━━━━━ Records provided

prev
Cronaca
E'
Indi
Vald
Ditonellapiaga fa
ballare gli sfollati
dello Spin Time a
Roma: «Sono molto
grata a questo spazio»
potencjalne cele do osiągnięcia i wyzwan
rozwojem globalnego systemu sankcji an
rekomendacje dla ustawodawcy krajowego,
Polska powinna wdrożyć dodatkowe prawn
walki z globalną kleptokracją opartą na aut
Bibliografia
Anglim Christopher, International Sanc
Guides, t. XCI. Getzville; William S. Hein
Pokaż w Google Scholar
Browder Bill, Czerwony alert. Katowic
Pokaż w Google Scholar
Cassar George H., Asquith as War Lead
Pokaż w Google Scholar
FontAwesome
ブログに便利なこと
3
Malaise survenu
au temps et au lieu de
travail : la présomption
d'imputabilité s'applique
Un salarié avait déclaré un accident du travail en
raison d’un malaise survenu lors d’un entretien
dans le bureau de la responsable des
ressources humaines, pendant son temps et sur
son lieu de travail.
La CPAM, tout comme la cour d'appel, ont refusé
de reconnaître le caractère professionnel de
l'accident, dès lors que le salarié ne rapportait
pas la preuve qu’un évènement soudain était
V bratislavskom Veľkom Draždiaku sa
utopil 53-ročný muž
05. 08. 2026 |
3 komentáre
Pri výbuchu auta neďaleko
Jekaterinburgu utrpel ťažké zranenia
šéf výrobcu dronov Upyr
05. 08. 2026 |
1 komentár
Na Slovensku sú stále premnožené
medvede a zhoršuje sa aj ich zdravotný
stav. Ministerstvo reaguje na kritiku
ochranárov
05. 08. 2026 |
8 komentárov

━━━━━━━━━━

#### What you should do:
Extract every line of text from the data above and reproduce each one verbatim, in its original order.

#### Finished task:
prev
Cronaca
E'
Indi
Vald
Ditonellapiaga fa
ballare gli sfollati
dello Spin Time a
Roma: «Sono molto
grata a questo spazio»
potencjalne cele do osiągnięcia i wyzwan
rozwojem globalnego systemu sankcji an
rekomendacje dla ustawodawcy krajowego,
Polska powinna wdrożyć dodatkowe prawn
walki z globalną kleptokracją opartą na aut
Bibliografia
Anglim Christopher, International Sanc
Guides, t. XCI. Getzville; William S. Hein
Pokaż w Google Scholar
Browder Bill, Czerwony alert. Katowic
Pokaż w Google Scholar
Cassar George H., Asquith as War Lead
Pokaż w Google Scholar
FontAwesome
ブログに便利なこと
3
Malaise survenu
au temps et au lieu de
travail : la présomption
d'imputabilité s'applique
Un salarié avait déclaré un accident du travail en
raison d’un malaise survenu lors d’un entretien
dans le bureau de la responsable des
ressources humaines, pendant son temps et sur
son lieu de travail.
La CPAM, tout comme la cour d'appel, ont refusé
de reconnaître le caractère professionnel de
l'accident, dès lors que le salarié ne rapportait
pas la preuve qu’un évènement soudain était
V bratislavskom Veľkom Draždiaku sa
utopil 53-ročný muž
05. 08. 2026 |
3 komentáre
Pri výbuchu auta neďaleko
Jekaterinburgu utrpel ťažké zranenia
šéf výrobcu dronov Upyr
05. 08. 2026 |
1 komentár
Na Slovensku sú stále premnožené
medvede a zhoršuje sa aj ich zdravotný
stav. Ministerstvo reaguje na kritiku
ochranárov
05. 08. 2026 |
8 komentárov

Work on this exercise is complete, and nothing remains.